1. An imager, comprising:

a plurality of pixels disposed on a substrate in an imaging array pattern comprising rows and columns, each of said pixels comprising a respective photosensor coupled to a respective thin film switching transistor;

a plurality of scan lines disposed at a first level with respect to said substrate along a first axis of said imaging array pattern, each row of pixels in said imaging array pattern having a respective scan line, each of said respective scan lines being coupled to a respective gate electrode in said thin film switching transistors for each pixel disposed along the respective row of pixels in said imaging array pattern;

a plurality of data lines disposed at a second level with respect to said substrate along a second axis of said imaging array pattern, each column of pixels in said imaging array pattern having a corresponding data line, each of said respective data lines being coupled to a respective readout electrode in said thin film switching transistors for each pixel disposed along the respective column of pixels in said imaging array pattern, and

a storage capacitor array comprising a plurality of capacitors disposed on the substrate, each of the plurality of capacitors comprising a first electrode, a second electrode and a dielectric disposed between the first electrode and the second electrode; the first electrode being coupled to a corresponding photosensor and a corresponding thin film switching transistor, and the second electrode coupled to a capacitor linear electrode.

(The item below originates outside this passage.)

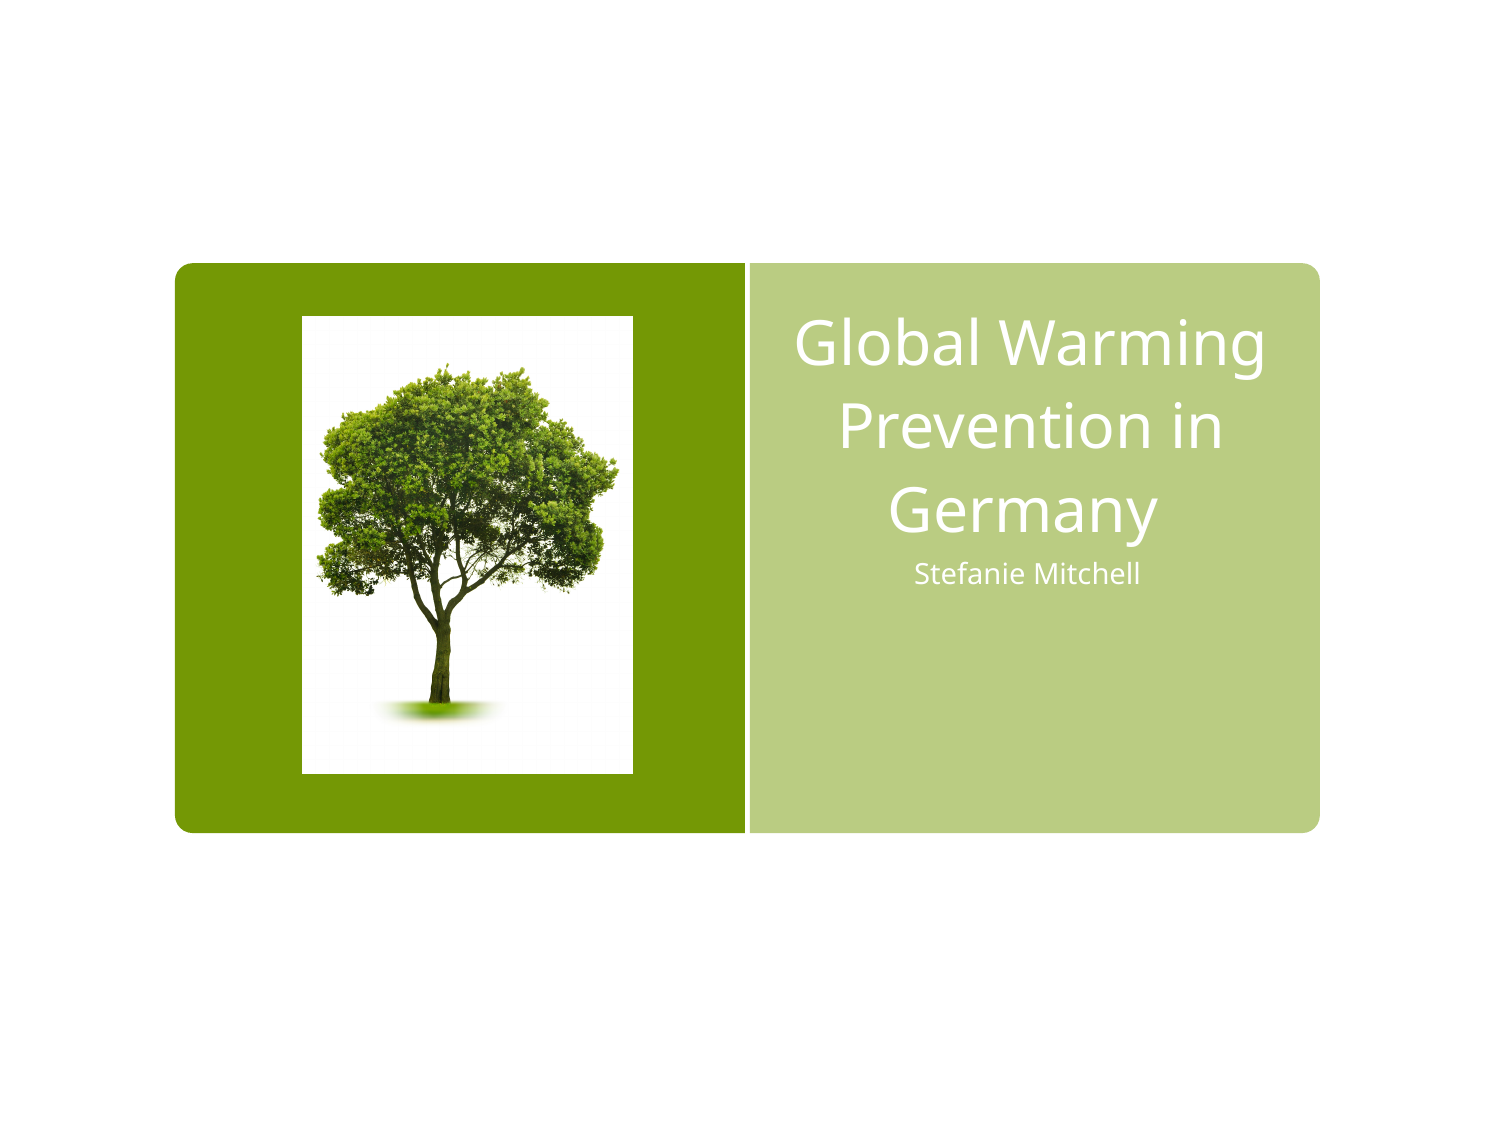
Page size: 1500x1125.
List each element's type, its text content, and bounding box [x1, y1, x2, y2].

picture [302, 316, 633, 774]
subtitle Stefanie Mitchell [762, 555, 1300, 643]
title Global Warming Prevention in Germany [762, 275, 1300, 545]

2. The imager of claim 1, wherein the capacitor linear electrode is coupled to an edge of the capacitor array, wherein a voltage bias is applied to the edge of the array.

3. The imager of claim 1, further comprising a plurality of bridges coupled between adjacent linear capacitor electrodes for redundancy.

4. The imager of claim 1, further comprising a plurality of narrow electrodes under a plurality of intersection points, the plurality of intersections points corresponding to the point of intersection between the plurality of data lines and the plurality of scan lines and the point of intersection between the plurality of data lines and the plurality of bridges.

5. The imager of claim 1, wherein the plurality of linear electrodes are parallel to the plurality of data lines to minimize transient currents during a data read operation by the imaging device.

6. The imager of claim 1, wherein each one of the linear electrodes disposed under a corresponding one of the plurality of scan lines are split into two parallel electrodes for redundancy.

7. The imager of claim 1, wherein the plurality of data lines is electrically insulated from the plurality of scan lines.

8. The imager of claim 1, wherein the second electrode comprises the capacitor linear electrode.

9. The imager of claim 1, wherein the imager is an x-ray imager.